Ini adalah penerapan
konsep “Etika Ekologi Dalam”, dimana manusia adalah bagian dari seluruh
komponen alam semesta. Lingkungan biotik, binatang, serangga sebagai polinator,
tumbuhan, jazad renik, air, sistem perakaran, udara; lingkungan abiotik,
geologi, bebatuan, dimana semuanya berinteraksi dalam sistem hubungan timbal
balik yang saling memberi, saling
bergantung, dan saling menguntungkan, termasuk pengaruhnya bagi kehidupan
manusia.
Konsep ini selaras bila
dikaitkan manusia sebagai wakil Tuhan di bumi. Manusia sebagai Khalifah.

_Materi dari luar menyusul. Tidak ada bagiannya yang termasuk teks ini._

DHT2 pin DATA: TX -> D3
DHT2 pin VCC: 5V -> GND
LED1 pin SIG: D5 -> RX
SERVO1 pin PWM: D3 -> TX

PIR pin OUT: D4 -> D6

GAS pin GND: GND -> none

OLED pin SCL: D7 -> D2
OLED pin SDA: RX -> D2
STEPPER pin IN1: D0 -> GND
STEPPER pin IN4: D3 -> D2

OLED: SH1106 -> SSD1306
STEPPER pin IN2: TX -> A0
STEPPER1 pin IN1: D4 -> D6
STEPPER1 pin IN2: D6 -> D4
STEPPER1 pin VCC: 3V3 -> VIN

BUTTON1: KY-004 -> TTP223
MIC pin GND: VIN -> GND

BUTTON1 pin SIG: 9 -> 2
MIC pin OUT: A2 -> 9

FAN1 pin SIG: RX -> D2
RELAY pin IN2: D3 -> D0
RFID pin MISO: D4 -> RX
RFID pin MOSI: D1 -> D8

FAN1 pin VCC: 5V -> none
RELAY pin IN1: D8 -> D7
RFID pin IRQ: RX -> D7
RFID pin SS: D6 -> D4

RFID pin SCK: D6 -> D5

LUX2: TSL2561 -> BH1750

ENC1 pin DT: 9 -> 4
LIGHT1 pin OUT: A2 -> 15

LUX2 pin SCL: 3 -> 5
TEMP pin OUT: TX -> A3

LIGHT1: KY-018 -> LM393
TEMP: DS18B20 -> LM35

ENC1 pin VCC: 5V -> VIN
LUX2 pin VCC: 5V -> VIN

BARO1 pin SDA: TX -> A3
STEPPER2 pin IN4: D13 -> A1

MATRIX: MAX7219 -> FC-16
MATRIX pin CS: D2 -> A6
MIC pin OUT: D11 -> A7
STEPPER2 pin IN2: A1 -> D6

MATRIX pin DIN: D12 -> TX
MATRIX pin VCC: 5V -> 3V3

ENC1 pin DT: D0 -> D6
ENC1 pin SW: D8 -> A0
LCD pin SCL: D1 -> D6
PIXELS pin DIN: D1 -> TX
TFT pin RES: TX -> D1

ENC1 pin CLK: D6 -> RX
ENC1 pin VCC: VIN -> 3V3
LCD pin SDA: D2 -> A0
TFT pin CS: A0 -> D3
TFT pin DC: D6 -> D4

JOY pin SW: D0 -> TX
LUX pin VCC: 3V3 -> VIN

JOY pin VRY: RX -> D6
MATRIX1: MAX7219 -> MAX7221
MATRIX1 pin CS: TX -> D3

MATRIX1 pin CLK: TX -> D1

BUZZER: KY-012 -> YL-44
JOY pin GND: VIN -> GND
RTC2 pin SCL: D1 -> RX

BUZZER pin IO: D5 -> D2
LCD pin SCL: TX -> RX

Manusia sebagai pembawa risalah, dan manusia sebagai pembawa rahmat seru
sekalian alam. Ini saya sebut sebagai
“Tri Tugas Rimbawan”. Keseimbangan alam tersebut telah mulai runtuh ketika
manusia bersikap eksploitatif terhadap alam, terutama sejak revolusi industri
berlanjut sampai saat ini dimana penduduk bumi telah mencapai 6 milyar manusia.
Kerusakan alam telah terjadi di berbagai belahan bumi dan hal ini akan terus
memburuk apabila manusia tidak mengubah sikap dan gaya hidupnya (lifestyle) yang boros akan penggunaan
sumber daya alam untuk mendukung pola kehidupannya, terutama mereka yang hidup
di negara-negara belahan bumi bagian Utara. Mulai Konferensi Lingkungan Hidup
pertama kali di Stockholm 1972 sampai Protokol Kyoto 1992 dan berkembang terus
mengerucut di Climate Summit di Paris
2015, menunjukkan perubahan kualitas lingkungan dan perubahan iklim serta suhu
bumi yang sangat mengkhawatirkan, yang berdampak luas bagi kehidupan manusia
dengan upaya mitigasi dan adaptasi luar biasa besar.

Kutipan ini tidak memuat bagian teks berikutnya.